Transcript Document

ECT 250: Survey of e-commerce technology
Searching, images, frames, and markup
languages
Searching the WWW
• Exploring the Web can be very time-consuming.
• Search engines and directories enable you to locate
relevant web pages more quickly and efficiently.
• A search engine is software that allows you to type
in keywords.
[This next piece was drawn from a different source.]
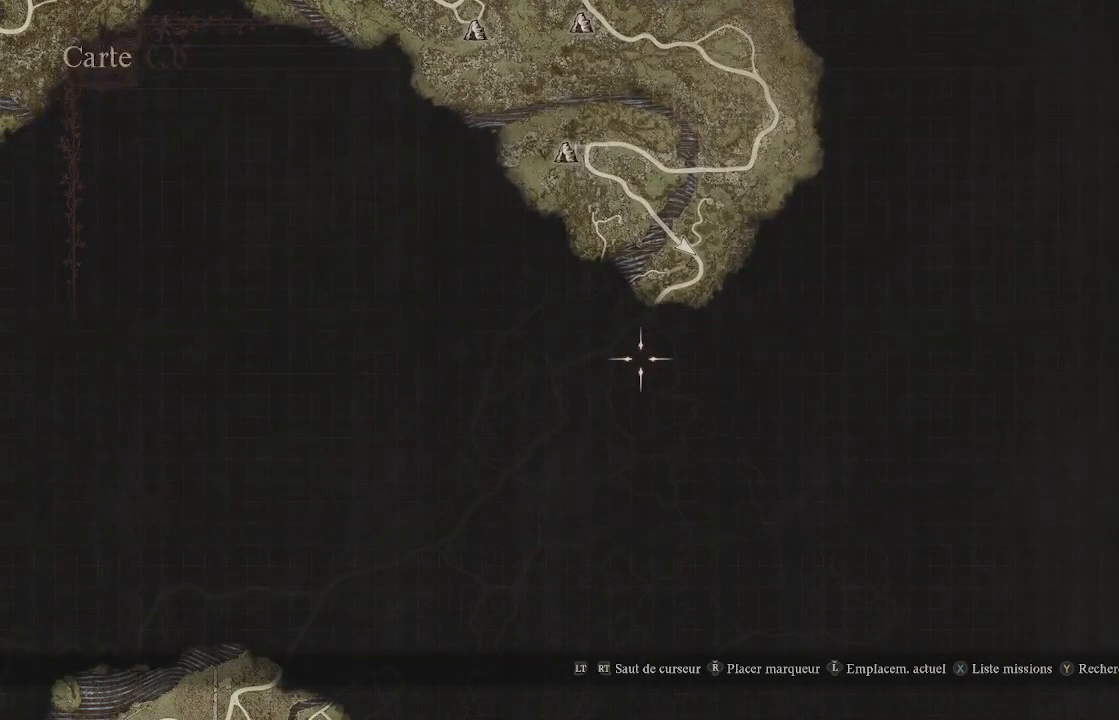
{"buttons": [], "left_stick": "center", "right_stick": "center", "events": []}
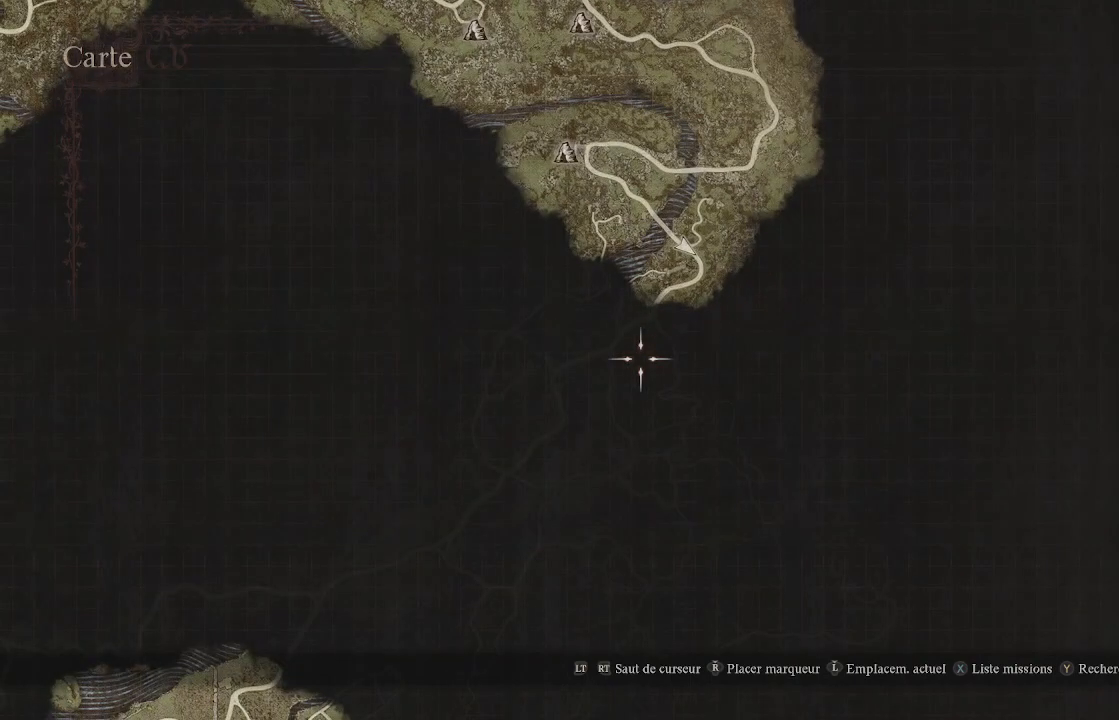
{"buttons": [], "left_stick": "center", "right_stick": "center", "events": [[333, "B", "down"], [400, "B", "up"]]}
The engine scans a database of
Web pages and displays a list of pages that meet
your criteria.
• A directory organizes Web pages into categories.
You can click on appropriate categories until you
find a Web page that matches your chosen topic.
2
Search engines/directories
• Altavista (http://www.altavista.com)
• Excite (http://www.excite.com)
• DirectHit (http://www.directhit.com/)
• Fast Search (http://www.ussc.alltheweb.com/)
• Go (http://www.go.com)
• Google (http://www.google.com)
• HotBot (http://www.hotbot.com)
• Northern Light (http://www.northernlight.com)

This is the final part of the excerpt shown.